Rising freight rates and delays in cargo deliveries have resulted in a global backlash of companies expressing dissatisfaction with deteriorating service and rising shipping costs.
China’s trade associations have suggested to the government their concerns about antitrust practices, while similar pressure is developing in Brussels, where the European Shippers’ Council has called on the European Commission to address “outrageous price hikes” by freight forwarders.
In Washington, the largest retailer lobby group wants authorities to examine the significant increase in these prices.
In the U.S., the cost issue is intensifying as port congestion and container shortages on major transpacific routes add to delays and lost business for exporters.
Some retail chains and manufacturers, which depend on international supply lines, are forced to cut other expenses or completely rethink their strategies.
U.S. companies such as Colgate-Palmolive or Boot Barn Holdings, joined by another from Europe and Asia have highlighted supply tensions in recent days. The Federal Maritime Commission launched an investigation late last year into port congestion, but the slow phase persists in the supply chain ahead of the seasonal peak before Chinese New Year in mid-February.
“Our freight costs will probably be a pressure point for us over the next, I don’t know, three to six months,” Greg Hackman, chief operating officer of California-based Boot Barn, said last week, citing port bottlenecks that are affecting inventories.
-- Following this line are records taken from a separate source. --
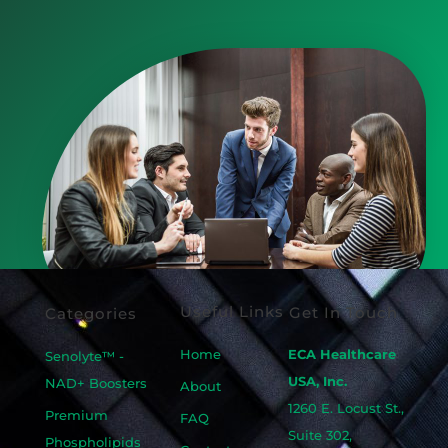
Useful Links
Get In Touch
Categories
Home
ECA Healthcare
Senolyte™ -
USA, Inc.
NAD+ Boosters
About
1260 E. Locust St.,
Premium
FAQ
Suite 302,
Phospholipids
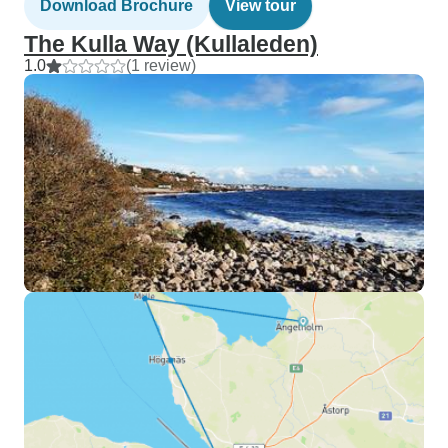
Download Brochure
View tour
The Kulla Way (Kullaleden)
1.0
(1 review)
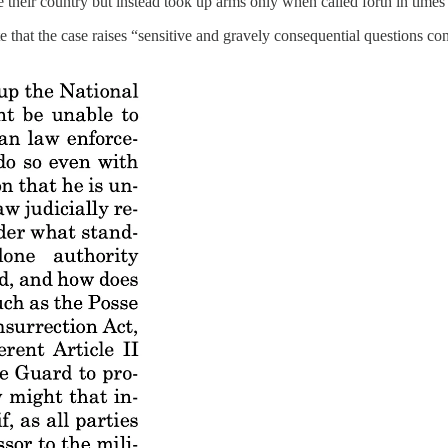
e their country but instead took up arms only when called forth in time
e that the case raises “sensitive and gravely consequential questions c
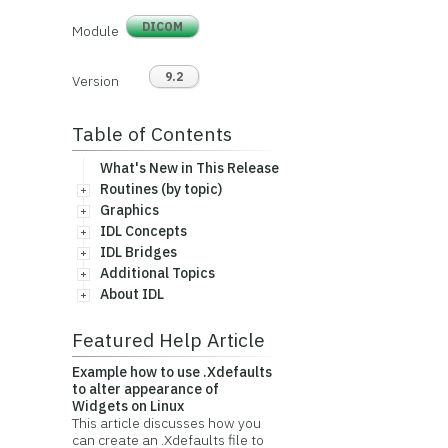
DICOM
Module
9.2
Version
Table of Contents
What's New in This Release
Routines (by topic)
Graphics
IDL Concepts
IDL Bridges
Additional Topics
About IDL
Featured Help Article
Example how to use .Xdefaults
to alter appearance of
Widgets on Linux
This article discusses how you
can create an .Xdefaults file to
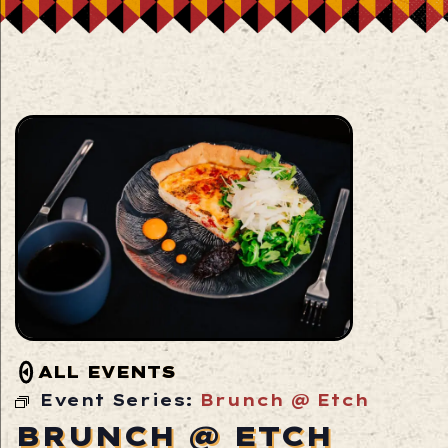
ALL EVENTS
Event Series:
Brunch @ Etch
BRUNCH @ ETCH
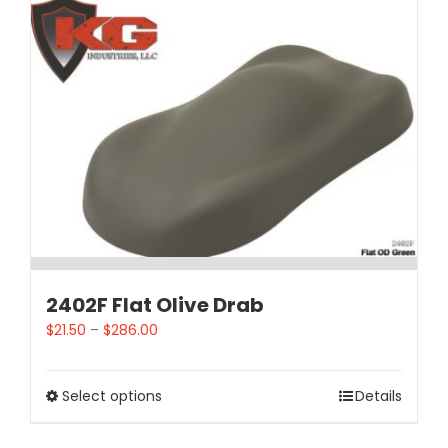
2402F Flat Olive Drab
$
21.50
–
$
286.00
Select options
Details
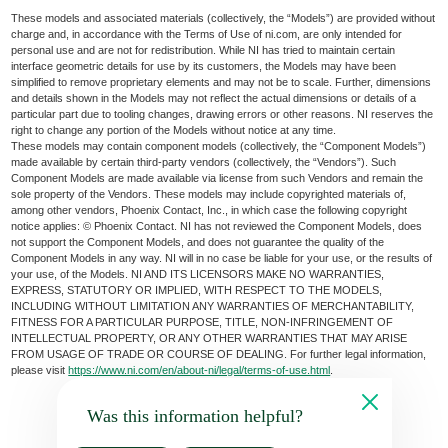
These models and associated materials (collectively, the “Models”) are provided without
charge and, in accordance with the Terms of Use of ni.com, are only intended for
personal use and are not for redistribution. While NI has tried to maintain certain
interface geometric details for use by its customers, the Models may have been
simplified to remove proprietary elements and may not be to scale. Further, dimensions
and details shown in the Models may not reflect the actual dimensions or details of a
particular part due to tooling changes, drawing errors or other reasons. NI reserves the
right to change any portion of the Models without notice at any time.
These models may contain component models (collectively, the “Component Models”)
made available by certain third-party vendors (collectively, the “Vendors”). Such
Component Models are made available via license from such Vendors and remain the
sole property of the Vendors. These models may include copyrighted materials of,
among other vendors, Phoenix Contact, Inc., in which case the following copyright
notice applies: © Phoenix Contact. NI has not reviewed the Component Models, does
not support the Component Models, and does not guarantee the quality of the
Component Models in any way. NI will in no case be liable for your use, or the results of
your use, of the Models. NI AND ITS LICENSORS MAKE NO WARRANTIES,
EXPRESS, STATUTORY OR IMPLIED, WITH RESPECT TO THE MODELS,
INCLUDING WITHOUT LIMITATION ANY WARRANTIES OF MERCHANTABILITY,
FITNESS FOR A PARTICULAR PURPOSE, TITLE, NON-INFRINGEMENT OF
INTELLECTUAL PROPERTY, OR ANY OTHER WARRANTIES THAT MAY ARISE
FROM USAGE OF TRADE OR COURSE OF DEALING. For further legal information,
please visit
https://www.ni.com/en/about-ni/legal/terms-of-use.html
.
Was this information helpful?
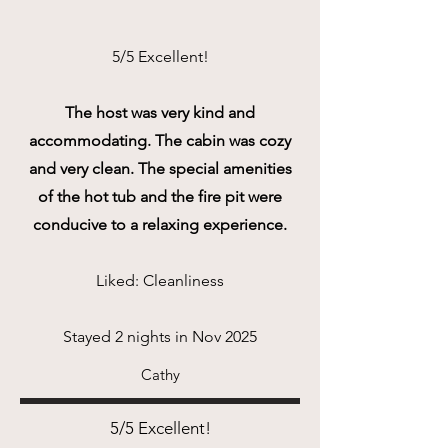
5/5 Excellent!
The host was very kind and
accommodating. The cabin was cozy
and very clean. The special amenities
of the hot tub and the fire pit were
conducive to a relaxing experience.
Liked: Cleanliness
Stayed 2 nights in Nov 2025
Cathy
5/5 Excellent!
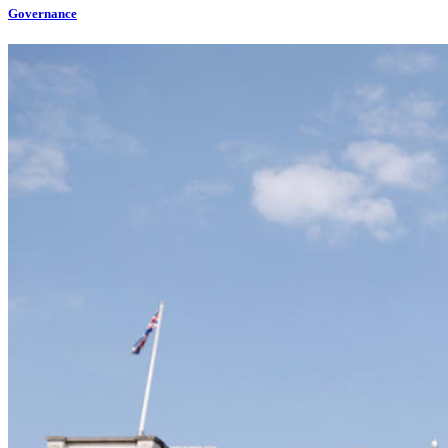
Governance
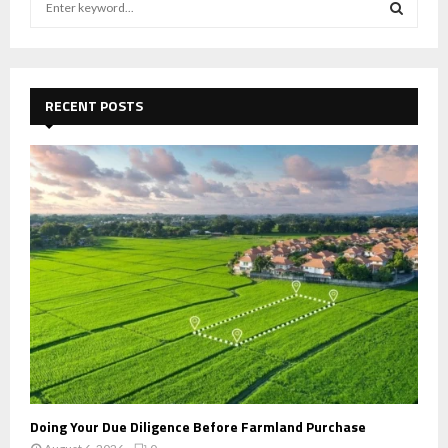
e
a
S
r
c
E
h
RECENT POSTS
f
A
o
r
R
:
C
H
Doing Your Due Diligence Before Farmland Purchase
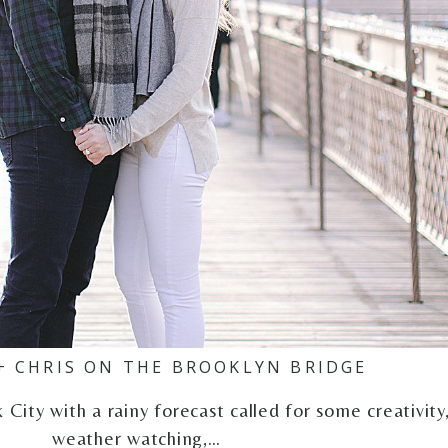
+ CHRIS ON THE BROOKLYN BRIDGE
ity with a rainy forecast called for some creativity
weather watching,…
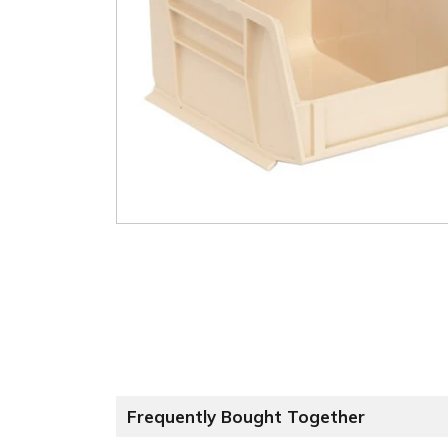
Frequently Bought Together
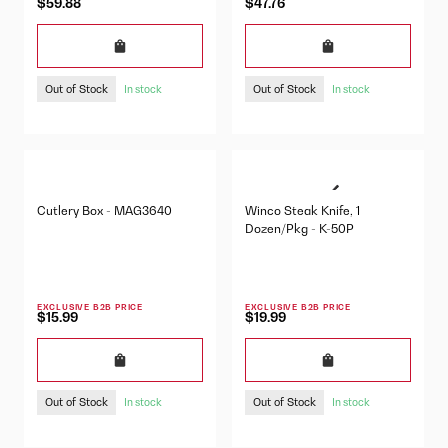
$59.88
$47.76
Out of Stock
Out of Stock
In stock
In stock
Cutlery Box - MAG3640
Winco Steak Knife, 1
Dozen/Pkg - K-50P
EXCLUSIVE B2B PRICE
EXCLUSIVE B2B PRICE
$15.99
$19.99
Out of Stock
Out of Stock
In stock
In stock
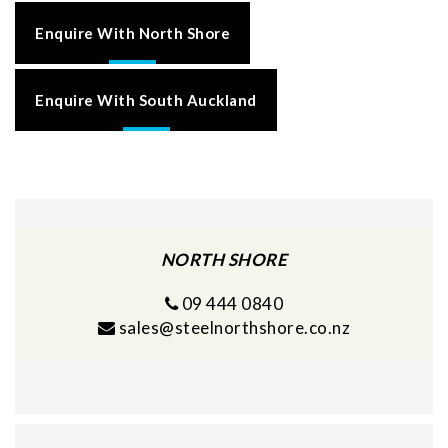
Enquire With North Shore
Enquire With South Auckland
NORTH SHORE
09 444 0840
sales@steelnorthshore.co.nz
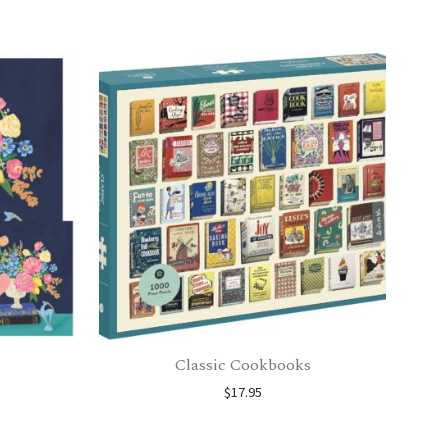
Classic Cookbooks
$
17.95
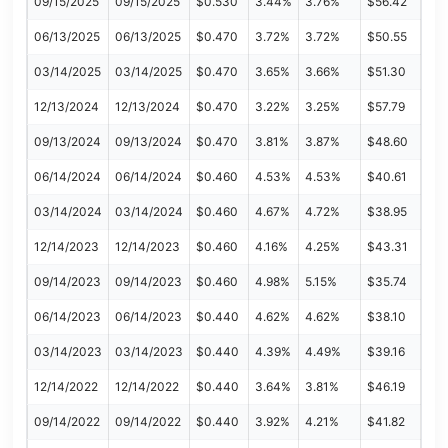
09/15/2025
09/15/2025
$0.530
3.44%
3.76%
$56.42
06/13/2025
06/13/2025
$0.470
3.72%
3.72%
$50.55
03/14/2025
03/14/2025
$0.470
3.65%
3.66%
$51.30
12/13/2024
12/13/2024
$0.470
3.22%
3.25%
$57.79
09/13/2024
09/13/2024
$0.470
3.81%
3.87%
$48.60
06/14/2024
06/14/2024
$0.460
4.53%
4.53%
$40.61
03/14/2024
03/14/2024
$0.460
4.67%
4.72%
$38.95
12/14/2023
12/14/2023
$0.460
4.16%
4.25%
$43.31
09/14/2023
09/14/2023
$0.460
4.98%
5.15%
$35.74
06/14/2023
06/14/2023
$0.440
4.62%
4.62%
$38.10
03/14/2023
03/14/2023
$0.440
4.39%
4.49%
$39.16
12/14/2022
12/14/2022
$0.440
3.64%
3.81%
$46.19
09/14/2022
09/14/2022
$0.440
3.92%
4.21%
$41.82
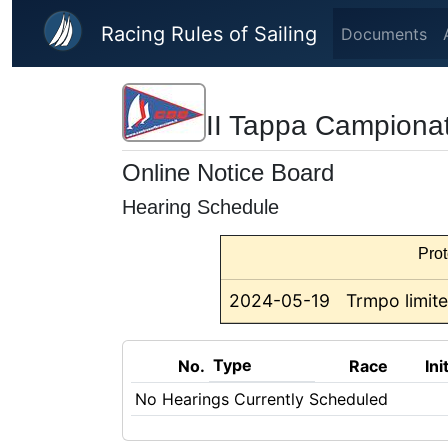
Skip to main content
Racing Rules of Sailing
Documents
II Tappa Campiona
Online Notice Board
Hearing Schedule
Prot
2024-05-19
Trmpo limite
Type
No.
Race
Ini
No Hearings Currently Scheduled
With business already hit by the pandemic, the logistical problems may be too much for some companies. That’s how blunt Stefan Pierer, CEO of Pierer Mobility AG, the Austrian motorcycle manufacturer KTM, was.
German manufacturers warned this week that shortages of raw materials and shipping containers have led to rising costs and shrinking inventories.
Non-Existence of Inactive Vessels
Hapag-Lloyd AG, Germany’s largest carrier, said this week it is working on a “schedule recovery plan to return vessels to their scheduled positions,” a move that may mean some routes will have no sailings for a week or two.
“Vessels will not be idle at any time,” CEO Rolf Habben Jansen said Monday in an e-mail to customers. “Let me assure you: all our vessels are sailing, and if we can find additional capacity we will secure it, but the market for charter vessels is at the moment basically sold out.”
The European Commission is in talks with shippers, freight forwarders, port operators and carriers, but at the moment has not launched any formal investigation into anti-competitive behavior. It says there are many factors that could be causing the price hikes, such as demand and port congestion.